I looked at him blankly.

‘Maybe you were too young. Well, it wasn’t a rumour. It was the truth. The project was so secret that only a few people were involved in the initial research. A small team within the Department for Homeland Security.’

‘My mother—’

‘No. Not at this stage. Your mum had nothing to do with the initial research and development. The rumours that weapons were being built kept circulating around Washington and further afield. It’s difficult to keep something that huge a secret. In 2004 your mother was asked to sit on a secret committee that was looking at the issue of weapon stockpiling.’

‘She was? But I don’t get it—’

‘This is where the information starts to become more vague. Somehow in that process she discovered what Demos was doing. That he was using his telepathy to gain access to information about the stockpiles.’

‘Please tell me why he would want information on nuclear stockpiles.’

‘Why does anyone want a nuclear weapon? For control, for power. With a threat like that at his fingertips he could create chaos.’

‘You know what? You’re right, this does sound crazy. Why? Why would he want to do that?’

‘Money probably, power definitely.’

‘But you can’t just waltz off with a nuclear weapon and take over the world. What can you do with a nuclear weapon, anyway? Load it into a catapult and fire? Fire it where?’

A smile twitched at the corner of his mouth and suddenly I didn’t want to talk anymore. I just wanted to watch him. He was smiling at me. First hugs, now smiles. Maybe he really didn’t hate me. Maybe I could convince him that I wasn’t subhuman or whatever he thought about me exactly; that I was still Lila.

‘He wouldn’t need to fire it – it’s just the threat of it – that would be enough.’

‘But we have a whole army – why just go after him with twenty-four men? Why not put the whole army on to him if he’s such a threat?’

For a moment I thought whoever was in charge needed to be fired. They clearly weren’t a very good strategist.

‘None of this can be made public knowledge, Lila. Do you want the general public to know about what you can do? What do you think would happen if people thought that people like you existed? That there were people out there who could control their thoughts and their actions, who could read their minds, or rearrange their memories?’

Was that what a sifter was? I wasn’t too sure what would happen if it became public knowledge – was he talking lynchings? Men in white coats carrying out vivisections on us? Other sorts of testing?

From the look on Alex’s face he thought it would be bad. I thought about how I’d instinctively hidden my ability from everyone, even the people I loved. Something inside me had known, without needing to be told, that exposing it would be dangerous. But then again, keeping it hidden didn’t seem to be much safer. The Unit were after us like we were stray rodents and being contained didn’t sound like a much better option – in fact, it sounded worse.

‘I’m not sure,’ I said finally. ‘If the option is being hunted down by the Unit or having the public know about me – I think right now I’m going with the public vote.’

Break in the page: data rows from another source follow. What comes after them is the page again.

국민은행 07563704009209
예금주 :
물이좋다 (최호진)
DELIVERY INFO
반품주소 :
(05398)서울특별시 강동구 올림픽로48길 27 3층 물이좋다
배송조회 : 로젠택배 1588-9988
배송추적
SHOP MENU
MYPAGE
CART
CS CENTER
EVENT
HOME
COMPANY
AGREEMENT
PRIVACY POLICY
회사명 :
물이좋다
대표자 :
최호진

Alex looked at me with an expression I could only place as anguish. ‘Well, you’ve no choice on that one. It’s coming down from the highest authority. It stays secret.’

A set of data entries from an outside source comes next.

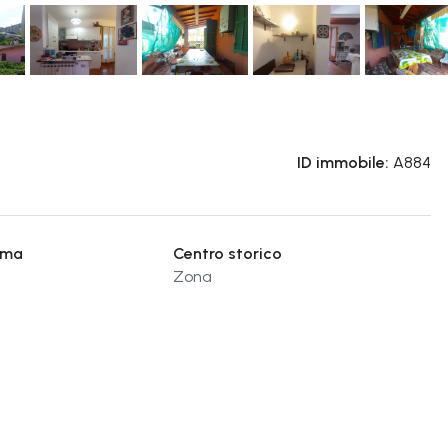
ID immobile:
A884
ima
Centro storico
Zona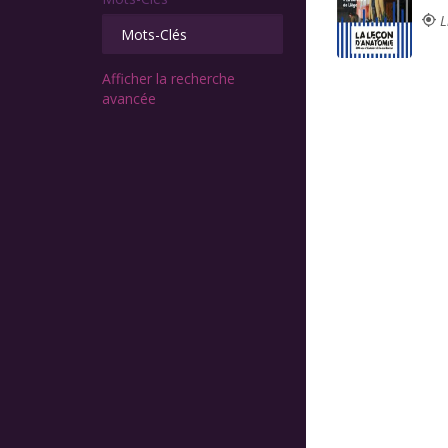
L
Afficher la recherche
avancée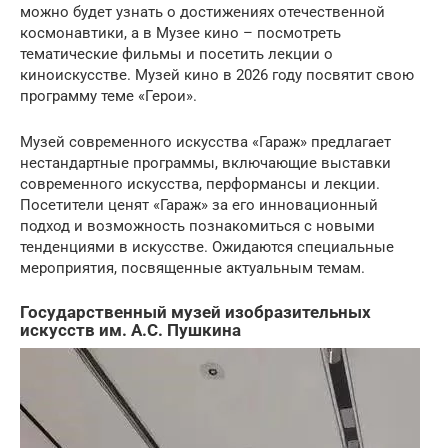
можно будет узнать о достижениях отечественной
космонавтики, а в Музее кино – посмотреть
тематические фильмы и посетить лекции о
киноискусстве. Музей кино в 2026 году посвятит свою
программу теме «Герои».
Музей современного искусства «Гараж» предлагает
нестандартные программы, включающие выставки
современного искусства, перформансы и лекции.
Посетители ценят «Гараж» за его инновационный
подход и возможность познакомиться с новыми
тенденциями в искусстве. Ожидаются специальные
мероприятия, посвященные актуальным темам.
Государственный музей изобразительных
искусств им. А.С. Пушкина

‘What authority? Like the President?’

‘No. Higher.’

There was a higher authority? Wasn’t that supposed to be God or someone?

He saw my face, my glance up at the ceiling, and laughed at me. ‘No, not that kind of authority. You don’t honestly think that the President is in charge, do you?’

‘Er, isn’t he?’ If he wasn’t in charge, who the heck was?

‘Lila, we’re a black op. Even the President doesn’t know about black ops.’

I stared at him with my eyebrows raised.

‘The only option we’ve been told is to keep going after them. Stop them. Anytime there’s any threat of public exposure it gets covered up fast. The same way other terrorist threats do. It’s all kept under the radar.’